Although the Oncotype DX DCIS assay is not specifically designed to determine whether patients should receive radiation therapy, Borgen said that the assay can estimate the benefits of radiation treatment for a patient, which will help her make an informed decision with her physician about whether to include it in her treatment.
“We might test a 50-year-old woman with a 1-cm DCIS, and the score might suggest a recurrence risk of 15% without radiation therapy,” Borgen said. “The radiation oncologist sits down with the patient and explains that the radiation drops the risk for recurrence to 7% to 8%. The patient and oncologic team will make a decision using their own values for whether that is enough benefit to justify the radiation. There are patients in my practice who would certainly accept radiation therapy for a 5% reduction in the chance for a local recurrence. Other patients would say, ‘I’ll take the 95% chance that I don’t get a recurrence.’”With the goal of decreasing re-excision rates, improving cosmetic outcomes, and decreasing healthcare costs, the Society of Surgical Oncology, the American Society for Radiation Oncology, and ASCO issued a consensus guideline in 2016 stating that 2 mm should be used as the standard for an adequate margin for DCIS treated with whole-breast radiation therapy and that clinical judgment should be used to consider whether re-excision is needed for margins smaller than 2 mm.4 However, Borgen and Henry Kuerer, MD, professor of surgery at The University of Texas MD Anderson Cancer Center in Houston, said that using this 2-mm cutoff as an absolute indication for re-excision is overly simplistic considering that other factors, such as patient age and extent of margin involvement, could independently affect local recurrence.
“The main issue is that many multidisciplinary groups now use the 2-mm margin as an absolute indication for repeat surgery, and not all patients with DCIS and margins <2 mm need repeat surgery when receiving [radiation therapy],” Kuerer wrote in a recent abstract published in the American Journal of Hematology/ Oncology®. 5 Kuerer discussed the data and controversy over this consensus guideline at MBCC in his talk, “DCIS: What Is the Evidence for a 2-mm Margin?”

■ ■ ■ ■ ■ ■ ■

** Task instructions **
1) Answer the following from the passage on DCIS treatment.
(a) In Borgen's example, what recurrence risk without radiation therapy does the score suggest?
(b) What margin width did the 2016 consensus guideline set as the standard for an adequate margin?
(c) What was the title of Kuerer's talk at MBCC?
2) Please write the next part of the passage on DCIS treatment, starting after its last sentence.

■ ■ ■ ■ ■ ■ ■

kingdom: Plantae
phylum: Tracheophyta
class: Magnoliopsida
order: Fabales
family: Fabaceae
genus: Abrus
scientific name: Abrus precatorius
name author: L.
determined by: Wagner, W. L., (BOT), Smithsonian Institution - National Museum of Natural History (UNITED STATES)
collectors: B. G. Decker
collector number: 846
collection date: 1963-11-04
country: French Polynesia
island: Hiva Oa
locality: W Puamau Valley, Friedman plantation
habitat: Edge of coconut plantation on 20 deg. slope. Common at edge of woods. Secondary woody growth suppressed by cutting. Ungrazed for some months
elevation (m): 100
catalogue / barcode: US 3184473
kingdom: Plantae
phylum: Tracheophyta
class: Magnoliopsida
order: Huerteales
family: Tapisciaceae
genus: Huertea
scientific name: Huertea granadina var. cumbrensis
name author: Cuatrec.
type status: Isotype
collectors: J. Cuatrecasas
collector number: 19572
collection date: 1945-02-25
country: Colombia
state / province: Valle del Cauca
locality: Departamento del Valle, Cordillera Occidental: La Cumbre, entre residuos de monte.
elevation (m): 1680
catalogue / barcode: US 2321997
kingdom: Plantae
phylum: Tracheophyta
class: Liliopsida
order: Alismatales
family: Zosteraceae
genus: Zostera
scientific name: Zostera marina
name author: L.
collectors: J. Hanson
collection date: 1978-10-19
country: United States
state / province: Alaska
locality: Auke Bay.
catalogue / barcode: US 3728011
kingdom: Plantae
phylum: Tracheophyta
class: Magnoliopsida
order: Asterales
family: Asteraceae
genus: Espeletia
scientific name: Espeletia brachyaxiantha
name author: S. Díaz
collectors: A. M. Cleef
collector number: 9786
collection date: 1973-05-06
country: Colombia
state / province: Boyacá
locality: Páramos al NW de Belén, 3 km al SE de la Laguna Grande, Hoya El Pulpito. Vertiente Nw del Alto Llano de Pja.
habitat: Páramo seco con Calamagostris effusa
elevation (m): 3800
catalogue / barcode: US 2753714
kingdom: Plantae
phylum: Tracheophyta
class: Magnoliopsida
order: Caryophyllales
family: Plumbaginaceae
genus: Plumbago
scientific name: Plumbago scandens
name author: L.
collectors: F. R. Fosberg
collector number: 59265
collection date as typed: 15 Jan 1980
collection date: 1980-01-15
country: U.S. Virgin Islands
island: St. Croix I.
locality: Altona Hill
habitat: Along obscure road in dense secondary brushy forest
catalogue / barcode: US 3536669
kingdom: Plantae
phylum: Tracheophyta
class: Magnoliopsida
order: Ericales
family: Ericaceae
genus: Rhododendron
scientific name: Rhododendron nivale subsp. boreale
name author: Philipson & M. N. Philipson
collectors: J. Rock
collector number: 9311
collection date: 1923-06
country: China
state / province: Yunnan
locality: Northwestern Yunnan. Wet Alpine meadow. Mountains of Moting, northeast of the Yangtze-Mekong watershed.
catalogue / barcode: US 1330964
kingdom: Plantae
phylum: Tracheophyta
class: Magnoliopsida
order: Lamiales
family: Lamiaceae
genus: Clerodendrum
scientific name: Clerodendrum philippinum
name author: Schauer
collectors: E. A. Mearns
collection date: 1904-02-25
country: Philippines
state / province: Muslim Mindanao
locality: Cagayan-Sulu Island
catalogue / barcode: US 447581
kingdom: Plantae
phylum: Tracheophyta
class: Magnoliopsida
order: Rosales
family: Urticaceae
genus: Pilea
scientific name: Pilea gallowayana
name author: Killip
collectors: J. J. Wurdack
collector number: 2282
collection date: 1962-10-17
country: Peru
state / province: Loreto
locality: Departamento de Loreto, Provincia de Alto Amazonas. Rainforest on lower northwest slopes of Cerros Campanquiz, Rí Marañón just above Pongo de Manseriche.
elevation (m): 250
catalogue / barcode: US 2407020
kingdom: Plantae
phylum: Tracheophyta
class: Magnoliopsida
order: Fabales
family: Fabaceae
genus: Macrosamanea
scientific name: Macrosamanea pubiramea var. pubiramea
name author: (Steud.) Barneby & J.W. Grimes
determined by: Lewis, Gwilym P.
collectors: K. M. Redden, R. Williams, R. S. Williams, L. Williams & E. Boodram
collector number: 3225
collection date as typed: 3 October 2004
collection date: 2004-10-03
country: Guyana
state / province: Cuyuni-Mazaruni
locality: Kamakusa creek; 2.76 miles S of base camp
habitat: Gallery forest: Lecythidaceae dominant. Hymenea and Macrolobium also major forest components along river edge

■ ■ ■ ■ ■ ■ ■

** Results of the exercise **
1)
(a) 15%
(b) 2 mm
(c) "DCIS: What Is the Evidence for a 2-mm Margin?"

2)
In his talk, Kuerer showed that the 10-year rate of local recurrence was not very different between patients who underwent radiation therapy with negative margins of <2 mm versus negative margins of ≥2 mm (4.8% vs 3.3%, respectively) in a retrospective analysis of approximately 1500 patients at MD Anderson Cancer Center from 1996 to 2010. However, he noted that patients who had a small margin and did not receive radiation therapy had a much higher rate of recurrence (in the 30% range) and should undergo re-excision.
Borgen also said that not all 2-mm margins are equivalent because of inherent limitations with pathologic assessment. “It’s likely that pathology looks at less than 10% of the surface area of the specimen,” he said. “It’s difficult to know, patient to patient, which margins were assessed.”
He also noted a substantial difference between a single duct 2 mm from the surgical edge and a field of 50 ducts that were 2 mm from the surgical edge. “In the latter case, there’s really no chance that that’s a clear margin. You have to look at a broader picture, which is the volume of the DCIS that you’re treating and the volume of the specimen.”
Borgen and Kuerer concluded that while the 2-mm margin is important for surgeons to consider, it needs to be considered in the clinical context of the patient. “It’s hard to believe that the future of this is a ruler—that 1 mm is bad and 3 mm is good,” Borgen said. “I think that’s an overly simplistic way of thinking about DCIS. I think in the long run, it’s going to be far more valuable to talk about the biology of DCIS.”